Of the junior class of Bertie STEM, there are 50 percent cross enrolled at Bertie High.

“STEM does not and cannot function as an autonomous school,” Harris-Rollins told the board.

She further said that if the ninth and tenth grades were to return to BHS from the campus of the old Southwestern High School, STEM would have to move to that campus to join Bertie Early College.

The superintendent said the consolidated school would continue to be a North Carolina New Schools Project facility and would maintain its small-school status with a maximum of 400 students.

According to Harris-Rollins, all three high schools are currently members of the STEM affinity network which allows all members to work together and draw from each other as well as getting staff development. Each of the institutions pays a $50,000 membership fee each year, one of which would be eliminated by the merger.

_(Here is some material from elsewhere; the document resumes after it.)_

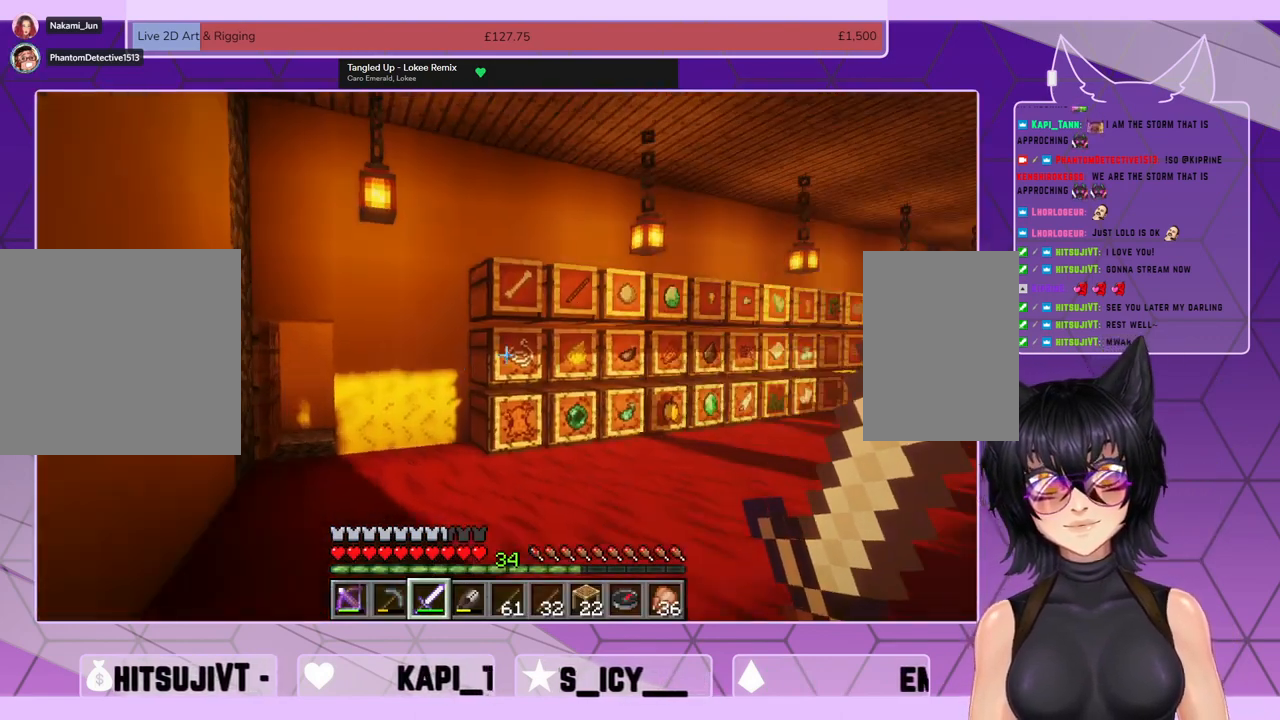
{"keys": ["w"], "mouse": [], "events": [[300, "d", "up"]]}
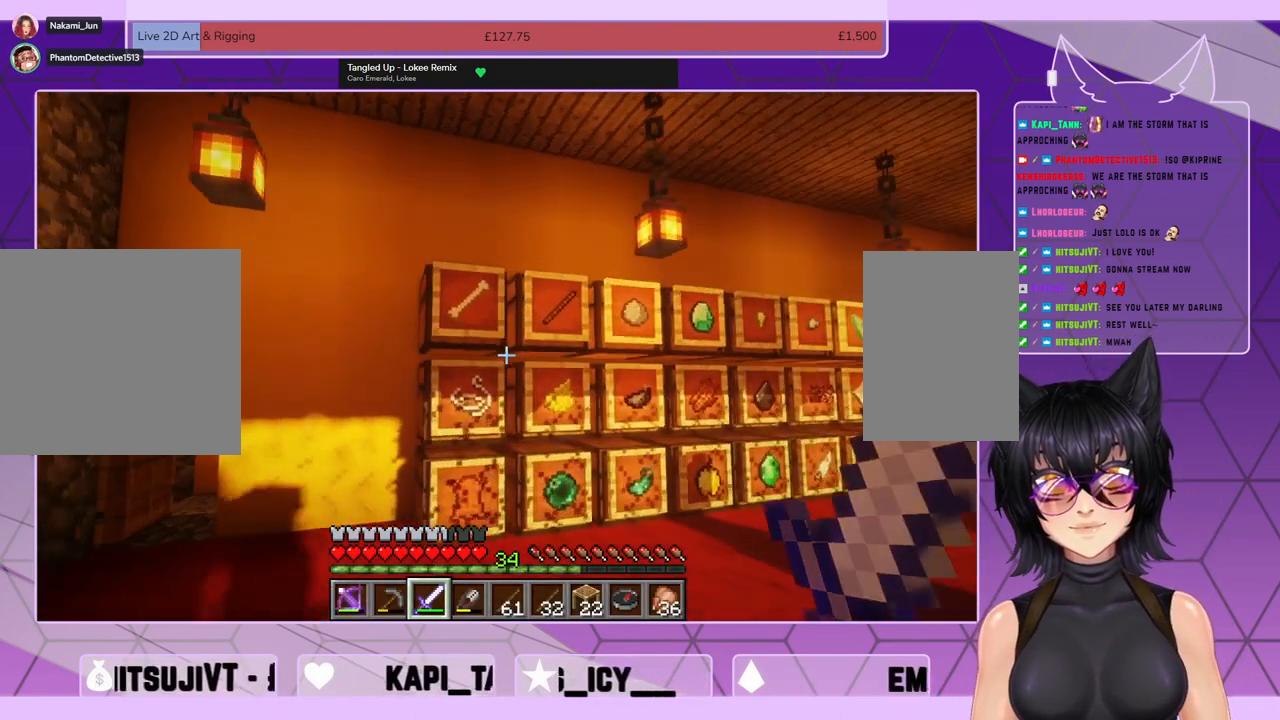
{"keys": [], "mouse": [], "events": [[367, "w", "up"]]}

The main savings, however, would come through staffing. For each of the schools to be autonomous, it would require 28 teaching positions for STEM and 18 for the Early College. A merged school would require a total of 25 or 26 positions.

Board chair Gloria Lee asked if it was still required for Bertie STEM to be on the campus of a comprehensive high school.

Harris-Rollins said that was not a requirement.

Bertie STEM Principal Lisa Parker initially said the school was required to be on the campus of a comprehensive high school, but later agreed with Harris-Rollins that it was up to the local board to make the decision.

Parents and some staff members said they were concerned about a variety of aspects of the possible merger, including the fact that each student chose one school or the other and not a merged school.

Harris-Rollins said that happened when the school district was in a different financial condition.

After lengthy discussion the board decided to seek more information before proceeding.